There were similarities between Tiffany and Fabergé, too. As we’ve discussed elsewhere, Fabergé is known to have not created any of the
exquisite items that were produced by his firm. His talent lie in his ability to design and to recognize and
direct the talents of others. The same
could be said of Tiffany. Although not
a trained jeweler, as we’ve said, Tiffany had a discriminating eye and
surrounded himself with artisans who were capable of turning out products for
which Tiffany’s would become justly renowned. Stoddard noted that, at Tiffany’s
“…the united operations were controlled by the art purpose of the directing artist,
who was not himself a handicraftsman of any kind”. Tiffany was known to be “…liberal in its judicious
hunt for and employment of workmen”. Tiffany
started producing gold jewelry in 1847, and in 1851 began to manufacture
sterling silverware. The little shop
grew until “the workmen numbered five hundred”, or about the same size as Fabergé’s.

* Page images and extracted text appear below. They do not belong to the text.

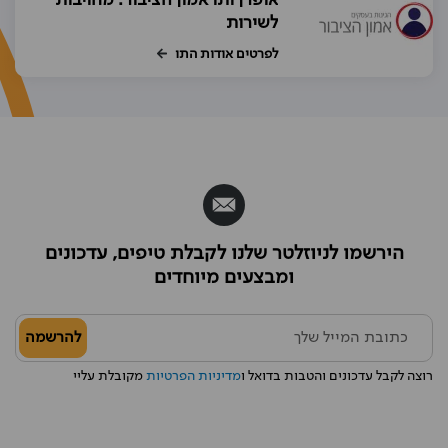
אופרן ותו אמון הציבור: מחויבות
לשירות
לפרטים אודות התו
הירשמו לניוזלטר שלנו לקבלת טיפים, עדכונים
ומבצעים מיוחדים
להרשמה
רוצה לקבל עדכונים והטבות בדואל ו
מדיניות הפרטיות
מקובלת עליי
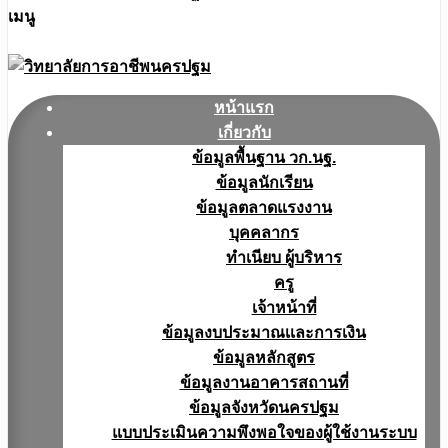
เมนู
หน้าแรก
เกี่ยวกับ
ข้อมูลพื้นฐาน วก.นฐ.
ข้อมูลนักเรียน
ข้อมูลตลาดแรงงาน
บุคคลากร
ทำเนียบ ผู้บริหาร
ครู
เจ้าหน้าที่
ข้อมูลงบประมาณเเละการเงิน
ข้อมูลหลักสูตร
ข้อมูลงานอาคารสถานที่
ข้อมูลจังหวัดนครปฐม
แบบประเมินความพึงพอใจของผู้ใช้งานระบบ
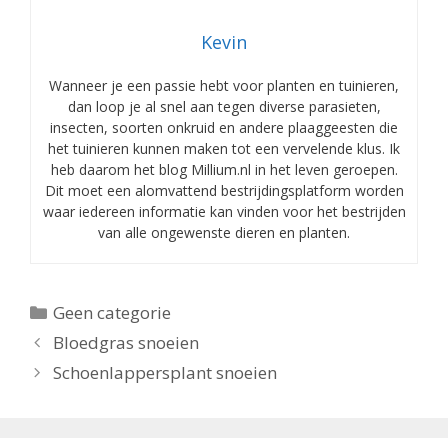
Kevin
Wanneer je een passie hebt voor planten en tuinieren,
dan loop je al snel aan tegen diverse parasieten,
insecten, soorten onkruid en andere plaaggeesten die
het tuinieren kunnen maken tot een vervelende klus. Ik
heb daarom het blog Millium.nl in het leven geroepen.
Dit moet een alomvattend bestrijdingsplatform worden
waar iedereen informatie kan vinden voor het bestrijden
van alle ongewenste dieren en planten.
Categorieën
Geen categorie
Bloedgras snoeien
Schoenlappersplant snoeien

Both firms were well represented in
international expositions in the nineteenth and twentieth centuries. Tiffany exhibited at the Paris Expositions of
1867, 1878, 1889 & 1900, the Centennial Exhibition of 1876 in Philadelphia,
the World’s
Columbian Exposition of 1893 in Chicago, The Pan-American Exposition of
1901 in Buffalo, and the Louisiana Purchase Exposition in 1904 in St.
Louis. Not only did the store win
several awards over the years, but the exposure brought the attention of many
of the crowned heads of Europe, who were to patronize the stores over the
years. Tiffany was appointed jeweler to the monarchs of England, Spain,
Romania, Russia and several others.
Similarly, Fabergé,
having been appointed Supplier to the Imperial Court (of Russia) after he
exhibited at a Moscow exhibition in 1882, was soon to become familiar to most
of the royal houses of Europe. None of this would have been possible, as both
would
acknowledge, without the association of some
of the world’s finest designers and craftspeople.
It is not known if Fabergé
became involved in civic and patriotic causes, but Tiffany did. He was one of
the founders of the Union League Club during the Civil War that supported the
policies of Abraham Lincoln. He was one
of the founders of the New York Society of fine Arts, a trustee of the
Metropolitan Museum of Art and of the American Museum of Natural history. He was a fellow of the National Academy and
of the Geographic Society.
Tiffany’s hasn’t been owned by the
Tiffany family since 1955, but the store continues in the tradition began by
Tiffany and Young nearly two centuries ago. Perhaps Holly Golightly best
expressed the sentiments of many in the 1961 classic film Breakfast at Tiffany’s “Well, when I get it (the blues)
the only thing that does any good is to jump in a cab and go to Tiffany’s”.